To illustrate the calculation process of eigenvectors, we calculate the corresponding eigenvectors for the two feature terms “teacher” and “title” in Fig. 2:

$$ {\displaystyle \begin{array}{l}{x}_{teacher}=\frac{1}{18}\times \frac{0.9}{4}\times \mathit{\log}\frac{100}{1+80}\\ {}{x}_{title}=\left(\frac{1}{18}\times \frac{0.8}{7}+\frac{1}{18}\times \frac{0.6}{7}\right)\times \mathit{\log}\frac{100}{1+50}\end{array}} $$

The FXDTM tree has 18 nodes in Fig. 2. Here, suppose that the sum of documents in the Corpora is 100, the number of documents in which the feature term “teacher” appears is 80, the number of documents in which the feature term “title” appears is 50. The eigenvectors of a fuzzy XML document are derived from the corresponding eigenvectors of several feature terms.

4 Classification of Fuzzy XML Document with KPCA-KELM

An ELM-based double hidden layer framework is proposed in (Zhao et al. 2017). The proposed framework includes the feature extraction with Extreme Learning Machine and the classification with Kernel Extreme Learning Machine. Considering that the KPCA is very suitable for extracting the interesting non-linear characteristics from high- dimensional space data, we choose the KPAC as feature extractor in this paper. In this section, first of all, we introduce preprocessing of fuzzy XML documents, which produce raw data of feature representation of fuzzy XML documents. And then we propose a new KPCA-KELM framework for fuzzy XML document classification. The overall architecture of the proposed KPCA-KELM includes the training stage and the testing stage.

◆ **Actions to take**:
a - Answer these questions using the passage on fuzzy XML document classification.
(i) How many nodes does the FXDTM tree in Fig. 2 have?
(ii) In how many documents is the feature term "title" assumed to appear?
(iii) What two stages make up the overall architecture of the proposed KPCA-KELM?
b - Copy word for word everything in the passage on fuzzy XML document classification from "To illustrate the" down to "several feature terms.".

[Dataset entries]
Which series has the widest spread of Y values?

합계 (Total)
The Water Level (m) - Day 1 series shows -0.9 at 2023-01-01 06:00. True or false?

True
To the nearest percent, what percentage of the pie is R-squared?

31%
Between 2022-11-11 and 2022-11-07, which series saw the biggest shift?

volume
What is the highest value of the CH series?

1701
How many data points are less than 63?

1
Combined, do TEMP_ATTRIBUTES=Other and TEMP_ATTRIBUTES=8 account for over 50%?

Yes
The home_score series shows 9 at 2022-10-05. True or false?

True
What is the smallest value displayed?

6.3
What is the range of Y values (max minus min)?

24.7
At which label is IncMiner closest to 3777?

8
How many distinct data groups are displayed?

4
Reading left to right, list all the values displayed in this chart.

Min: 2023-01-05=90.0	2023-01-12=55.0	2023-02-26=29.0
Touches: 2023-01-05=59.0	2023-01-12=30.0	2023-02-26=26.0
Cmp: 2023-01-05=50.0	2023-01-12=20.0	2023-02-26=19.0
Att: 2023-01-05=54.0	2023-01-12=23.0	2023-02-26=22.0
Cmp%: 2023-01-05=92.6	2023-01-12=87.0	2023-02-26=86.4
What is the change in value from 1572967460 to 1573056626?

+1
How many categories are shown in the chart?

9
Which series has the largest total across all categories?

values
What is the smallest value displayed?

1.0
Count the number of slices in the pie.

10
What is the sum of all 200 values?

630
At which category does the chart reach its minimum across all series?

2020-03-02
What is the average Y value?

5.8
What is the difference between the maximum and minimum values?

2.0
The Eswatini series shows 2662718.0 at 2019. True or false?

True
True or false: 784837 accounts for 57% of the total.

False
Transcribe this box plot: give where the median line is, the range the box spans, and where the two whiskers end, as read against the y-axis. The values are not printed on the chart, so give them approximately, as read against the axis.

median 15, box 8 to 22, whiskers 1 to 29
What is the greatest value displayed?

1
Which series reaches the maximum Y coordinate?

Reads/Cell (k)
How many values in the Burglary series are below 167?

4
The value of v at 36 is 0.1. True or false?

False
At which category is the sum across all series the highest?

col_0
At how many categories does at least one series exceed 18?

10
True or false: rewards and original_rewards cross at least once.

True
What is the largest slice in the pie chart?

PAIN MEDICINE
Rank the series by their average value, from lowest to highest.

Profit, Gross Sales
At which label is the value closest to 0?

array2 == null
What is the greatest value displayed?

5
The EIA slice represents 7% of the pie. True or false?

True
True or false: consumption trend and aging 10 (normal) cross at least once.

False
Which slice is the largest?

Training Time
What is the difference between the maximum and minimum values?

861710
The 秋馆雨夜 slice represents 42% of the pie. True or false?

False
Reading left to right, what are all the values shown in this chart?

◆ **Responses in order**:
a -
(i) 18
(ii) 50
(iii) The training stage and the testing stage

b -
To illustrate the calculation process of eigenvectors, we calculate the corresponding eigenvectors for the two feature terms “teacher” and “title” in Fig. 2:

$$ {\displaystyle \begin{array}{l}{x}_{teacher}=\frac{1}{18}\times \frac{0.9}{4}\times \mathit{\log}\frac{100}{1+80}\\ {}{x}_{title}=\left(\frac{1}{18}\times \frac{0.8}{7}+\frac{1}{18}\times \frac{0.6}{7}\right)\times \mathit{\log}\frac{100}{1+50}\end{array}} $$

The FXDTM tree has 18 nodes in Fig. 2. Here, suppose that the sum of documents in the Corpora is 100, the number of documents in which the feature term “teacher” appears is 80, the number of documents in which the feature term “title” appears is 50. The eigenvectors of a fuzzy XML document are derived from the corresponding eigenvectors of several feature terms.